At some point in your homeschooling journey, you'll likely have a bad day, a disappointing week, or maybe even a frustrating month - or two.

Thankfully, we can turn to the One who will help order our days and transform our homeschool. There are few who know this better than the Bushnell family.

Not only are Tom and Sherry Bushnell homeschooling parents of 10 children (and one in heaven), but they are also the lead caretakers of the NATional cHallenged Homeschoolers Associated Network (NATHHAN), an entire support network for families with special needs kids.

Their vision for helping others has recently led them to expand their ministry in an effort to place pre-born special needs children in loving homes through Christian Homes Adopting Special Kids (CHASK).

The Bushnells reside in Porthill, Idaho, one mile from the Canadian border, where they live in a log home that they built on 46 acres. They farm garlic, alfalfa and have Alpine dairy goats, while homeschooling their children of various ages and abilities.
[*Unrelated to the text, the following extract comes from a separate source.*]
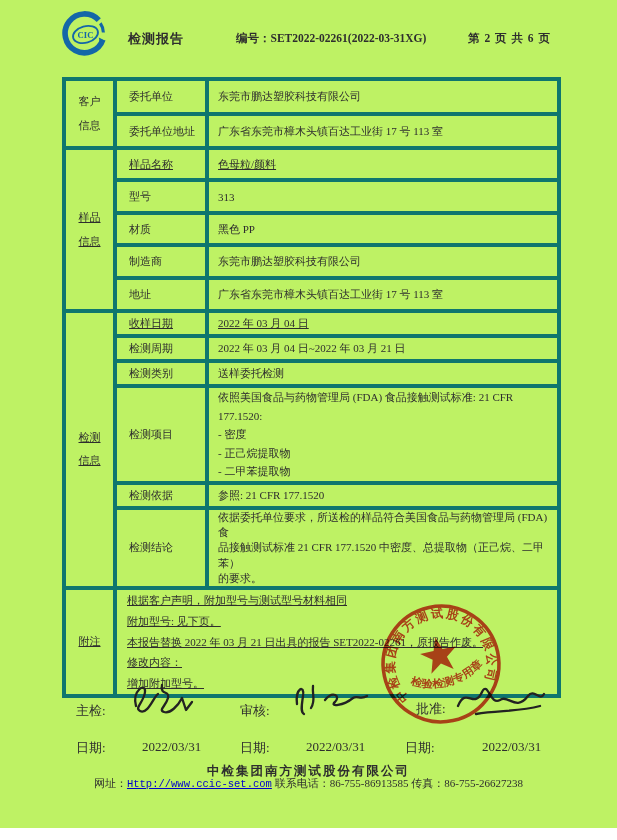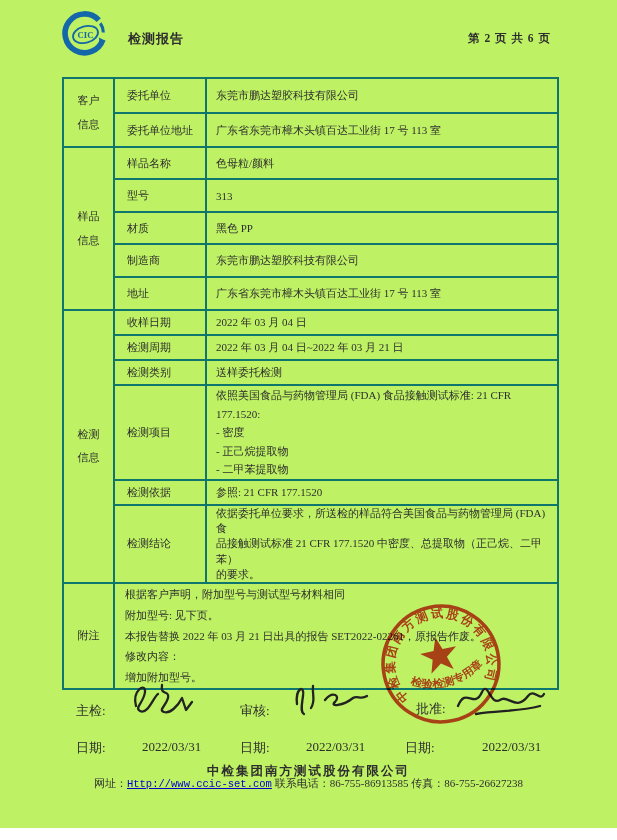"编号：SET2022-02261(2022-03-31XG)" div.hdr-no { html: none -> <div><span>编号：</span><span>SET2022-02261(2022-03-31XG)</span></div> }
Their oldest is Jacob, 19, who attends Bible school in Pennsylvania. Their second oldest, Josh, is age 17. He has learning differences and learned to read at age 13. Tally, their daughter in heaven, is 15 and has Down syndrome. Jordan, their adopted son, is 14 and also has Down syndrome. Sheela is 13 and was born without eyes. They adopted her from India when she was 21 months old. Zack, their fourth son is 11. Lynny, their daughter with cerebral palsy and autism, is 10. She was adopted from India at 15 months. Zeph, their fifth son, is 9. Then they have Sheraya, who is 7, Mercy Grace, who is 5, and Jayben, their sixth son, who is 1.

We have the great pleasure of asking Sherry about how she deals with those overwhelming days.
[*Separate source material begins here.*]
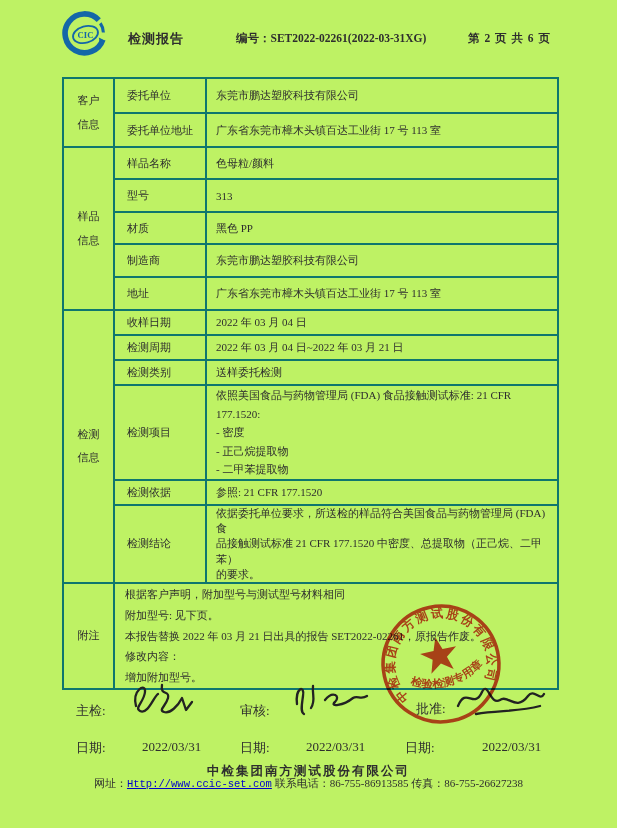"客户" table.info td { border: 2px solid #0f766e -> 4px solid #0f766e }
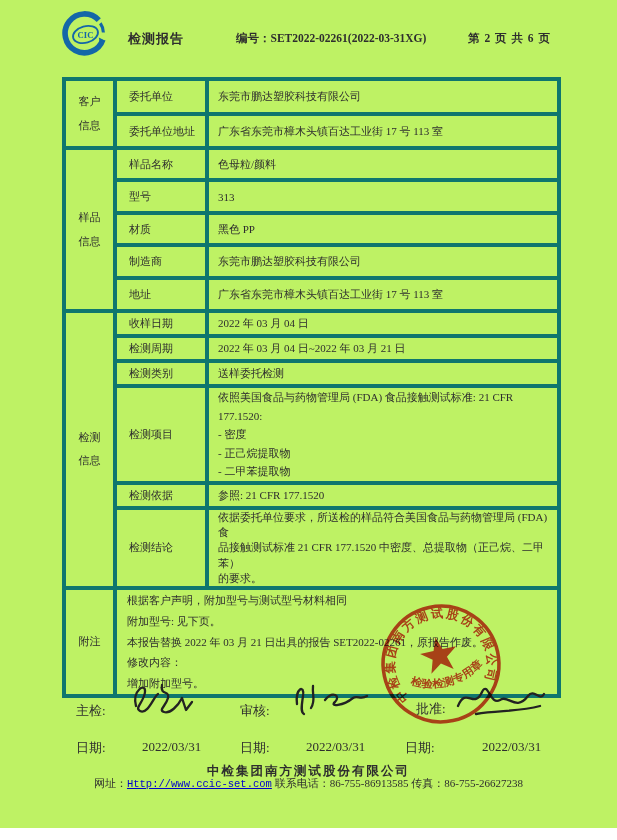"样品名称" table.info td.sec-top { text-decoration: none -> underline }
Q: What about the parent who has been homeschooling for a while and is facing discouragement or burnout?

A: In my house, burnout is a state of mind. The Lord can order a day for me that is crammed full of visitors, overtired messy children - a three-ring circus of a school day, a busy office, freezing weather outside, and church in the evening. But, if my priorities are aligned with God's in my heart and mind, this disastrous looking day can be handled with ease. God's way for me is always best. When He is clearing my path, I do not stumble. I ask myself this question, "What does God want me to do right now?"

I have found some secrets that make for a more peaceful day. I will confess. I do not get to enjoy a consistent blissful early morning devotion time, although this has happened occasionally. I set my mind on a meaty Bible verse and apply it to my day. I do see fruit. In regular prayer throughout the day, waiting on Him for advice gives me a trusting relationship. I would not trade a daily, two-hour Bible reading opportunity for the all-day-long, one-on-one relationship with Jesus that I have. I stress the worst when I am not trusting that He has ordered my day.
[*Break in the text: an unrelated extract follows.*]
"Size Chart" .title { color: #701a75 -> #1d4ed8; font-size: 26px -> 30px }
Second, planning my day, including the meals for several days ahead, helps me cook with less stress. We are not a frozen casserole, once-a-month cooking type of family. We have a big meal at breakfast, lunch and dinner. All these teens call for mega cooking, lest my kitchen be ransacked. We eat a lot of stews, soup and bread, and BBQ venison or elk. This mother of lists has also genetically passed this down to her offspring. My children appreciate a to-do list in the morning. This eliminates my nagging them and their forgetful, sidetracked stares. If we share the chore load and work together we are ready for school by 9 a.m.